What Is This “Discovery” Thing All About?

Simon Offord

by Simon Offord on August 23, 2010

in Court & Appearances

If you become involved in a lawsuit in California, there is a good chance that you will be exposed to the “Discovery’ process. So what does that mean? To put it simply, discovery is the process by which parties to a lawsuit obtain information regarding the facts of the suit from the other side.

For instance, imagine that during the sale of a home in Palo Alto, a real estate agent is sued for failing to disclose that there was a death in the home within the last year. In attempting to determine liability and potential damages, the buyer must find out certain information, such as the agent’s knowledge of the death.

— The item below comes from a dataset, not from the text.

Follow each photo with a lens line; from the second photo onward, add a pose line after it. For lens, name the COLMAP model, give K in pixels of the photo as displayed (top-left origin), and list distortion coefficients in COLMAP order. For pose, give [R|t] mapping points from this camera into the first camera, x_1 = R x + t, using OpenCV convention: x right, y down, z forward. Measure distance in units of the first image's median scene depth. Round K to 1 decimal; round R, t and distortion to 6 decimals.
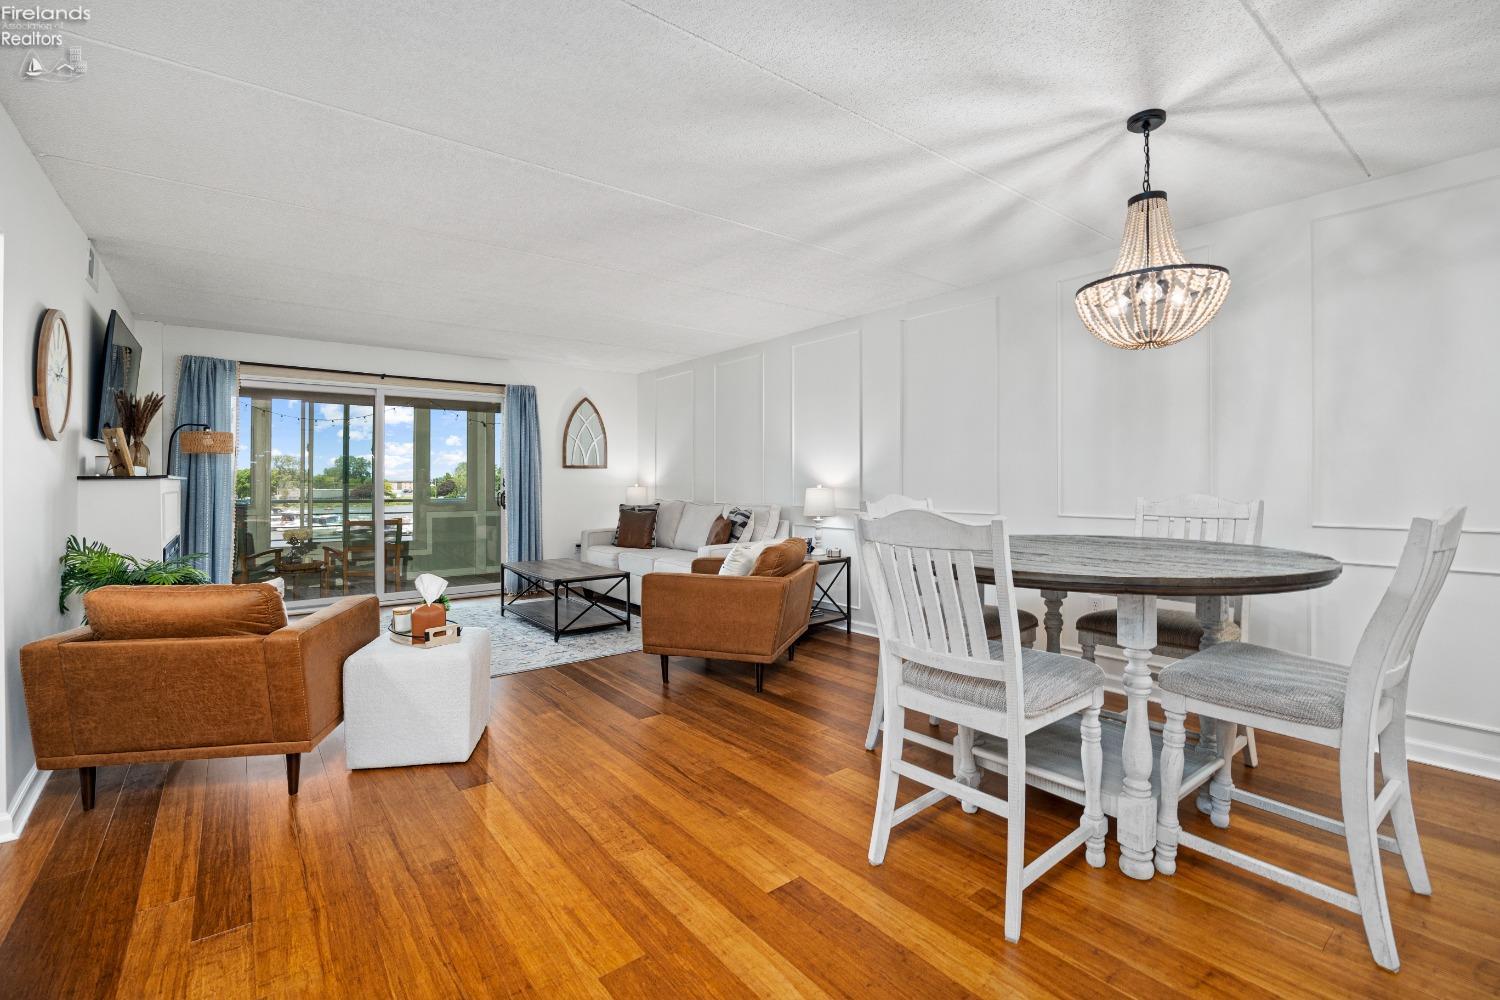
lens RADIAL K [[670.3, 0, 747.2], [0, 670.3, 481.5], [0, 0, 1]] dist [-0.002735, -0.000289]
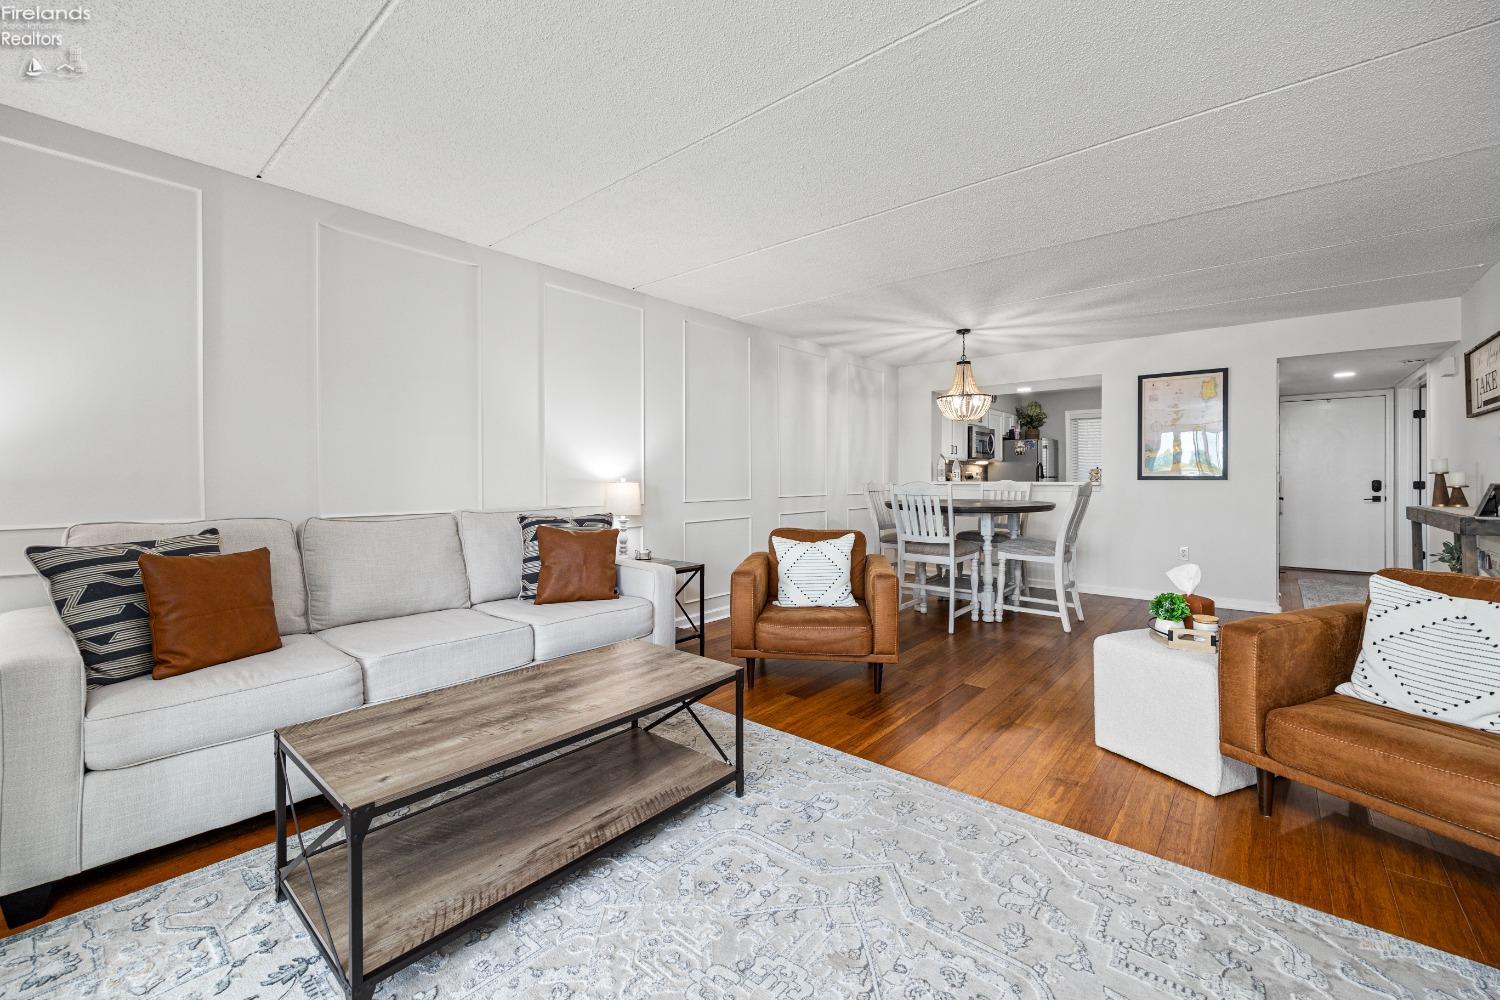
lens RADIAL K [[620.0, 0, 756.7], [0, 620.0, 484.5], [0, 0, 1]] dist [0.014567, 0.000083]
pose [[-0.212079, -0.001986, 0.977251, -0.624501], [0.002717, 0.999993, 0.002622, 0.010693], [-0.977249, 0.003211, -0.212072, 0.926602]]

California law allows for both oral and written discovery. Most people have heard of oral discovery, or depositions. However, there are also three forms of written discovery that are generally a cheaper way to discover information and are typically done prior to any depositions.

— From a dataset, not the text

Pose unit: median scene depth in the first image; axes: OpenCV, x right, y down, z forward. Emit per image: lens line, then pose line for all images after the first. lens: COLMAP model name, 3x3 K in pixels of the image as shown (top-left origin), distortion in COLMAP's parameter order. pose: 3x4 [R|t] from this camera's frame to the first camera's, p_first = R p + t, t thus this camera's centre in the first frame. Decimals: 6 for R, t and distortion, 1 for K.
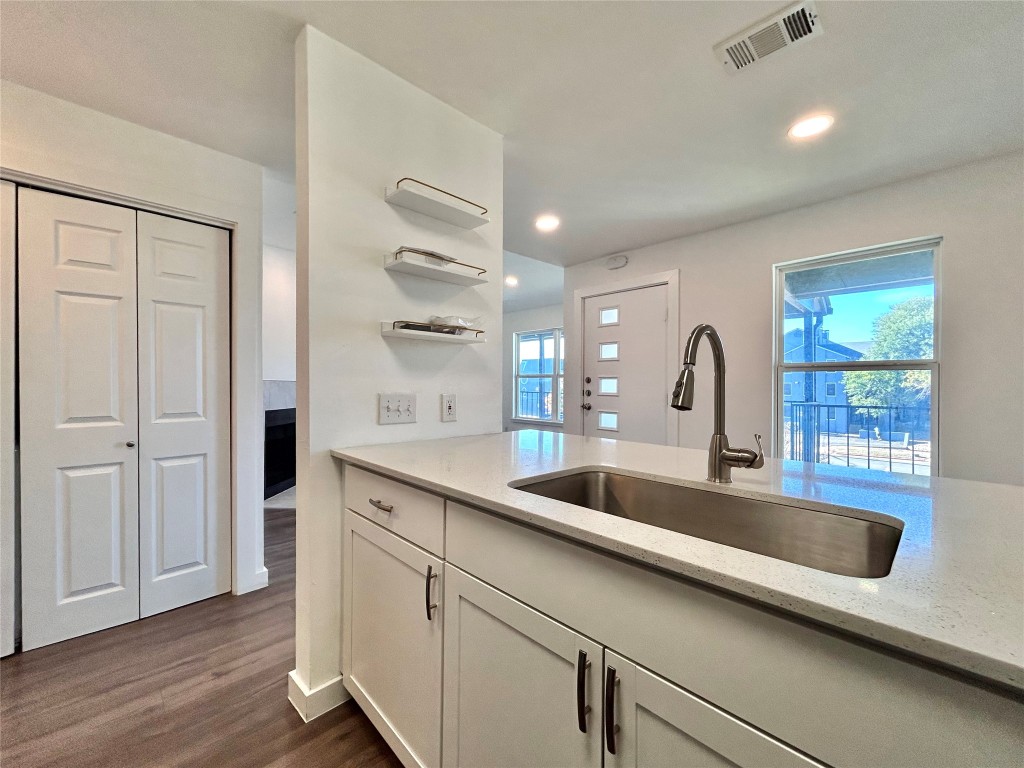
lens RADIAL K [[413.3, 0, 511.5], [0, 413.3, 384.5], [0, 0, 1]] dist [-0.001763, -0.000587]
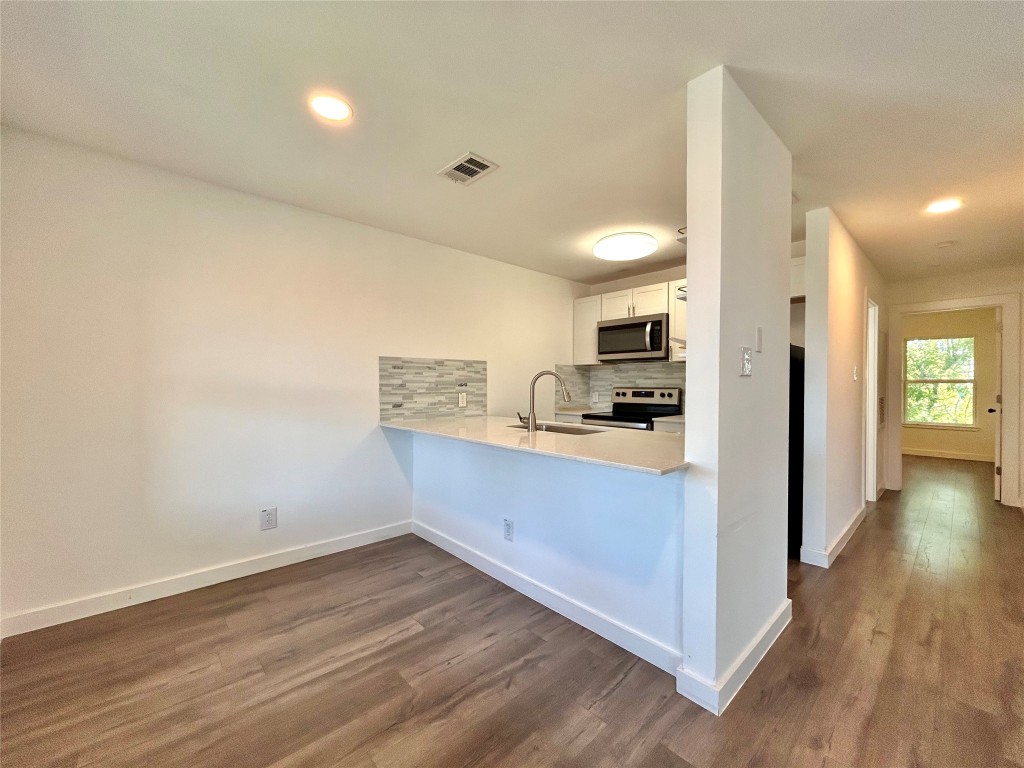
lens RADIAL K [[413.3, 0, 506.1], [0, 413.3, 386.7], [0, 0, 1]] dist [-0.001763, -0.000587]
pose [[-0.999463, -0.011167, 0.030822, 0.599581], [-0.010828, 0.999879, 0.011145, -0.065558], [-0.030943, 0.010806, -0.999463, 3.531201]]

These forms of discovery are Interrogatories, Requests for Admissions, and Requests for Production of Documents.

Interrogatories come in two forms, Form and Special.

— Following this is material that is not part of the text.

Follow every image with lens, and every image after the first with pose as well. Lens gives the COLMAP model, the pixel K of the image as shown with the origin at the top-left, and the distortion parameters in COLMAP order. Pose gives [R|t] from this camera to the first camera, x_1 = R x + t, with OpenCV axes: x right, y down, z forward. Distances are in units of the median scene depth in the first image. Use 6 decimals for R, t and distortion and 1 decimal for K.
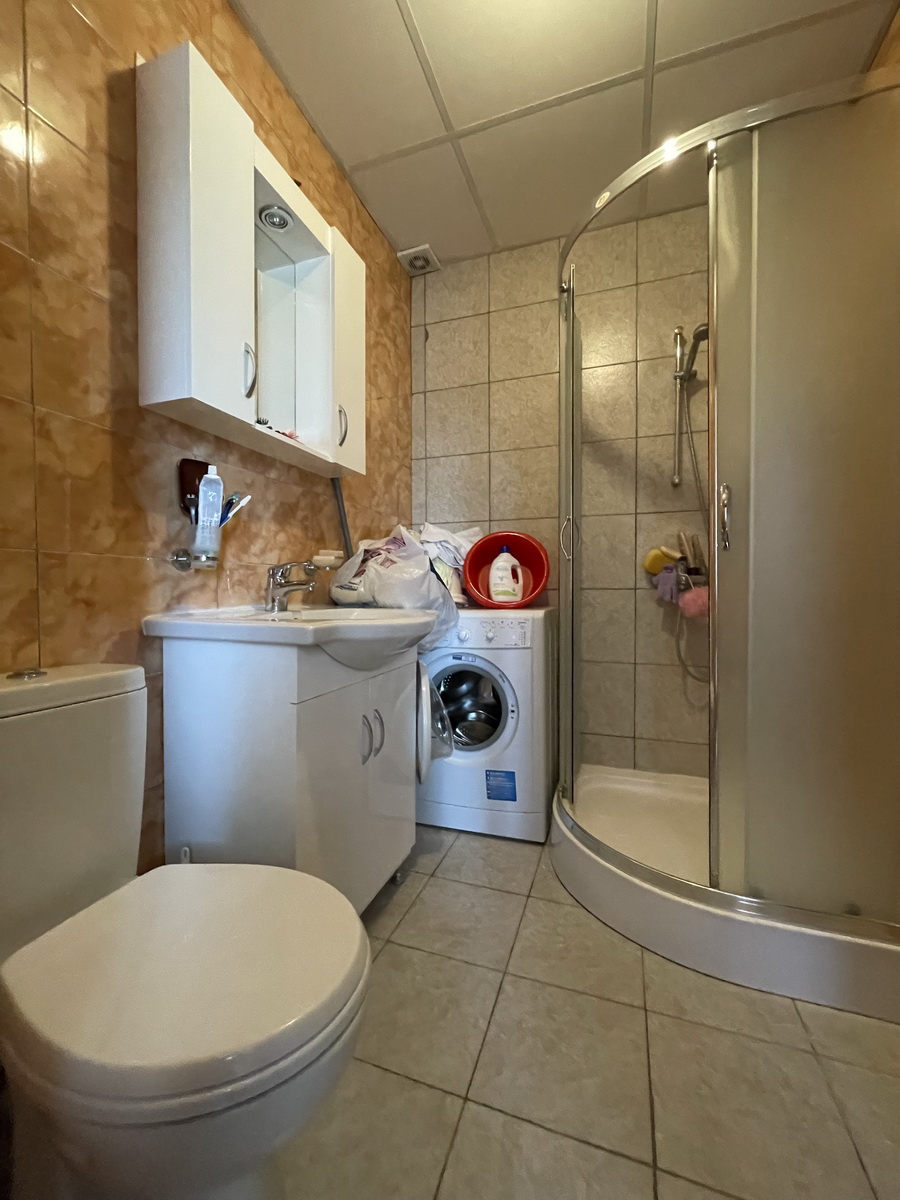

Form Interrogatories are a pre-printed form created by the California Judicial Council. The party requesting responses simply checks the boxes for those requests they seek responses to. The requests ask for standard background information, such as the party’s name and their education and job history, and also contain specific questions relating to breach of contract and personal injury causes of action, among others.

Special Interrogatories are custom questions prepared by the asking party. Special Interrogatories may be asked on any issue relevant to the lawsuit, and are limited to 35 requests absent a declaration showing reasons why additional requests are necessary.

Requests for Admissions require the responding party to either admit or deny certain facts. In the above hypothetical, a Request for Admission might ask: Admit that you (the real estate agent) knew that there was a death in the home within the last three years. The responding party must either admit or deny that statement to the best of his/her ability.

Finally, parties can request documents from one another. The documents must be relevant, not privileged, and cannot invade certain privacy rights. Again, using the above hypothetical, the buyer could ask the agent for any communications (emails, letters etc.) between he and the seller.

These forms of discovery can all be very effective ways of obtaining information to evaluate your case. Hopefully, you will never be exposed to the discovery process, but in the event you are, you now have a brief primer on what to expect.

How you respond to discovery requests is critical in any litigation, and one wrong response could prove critical to your case. For this reason, it is important to consult an attorney before providing discovery responses.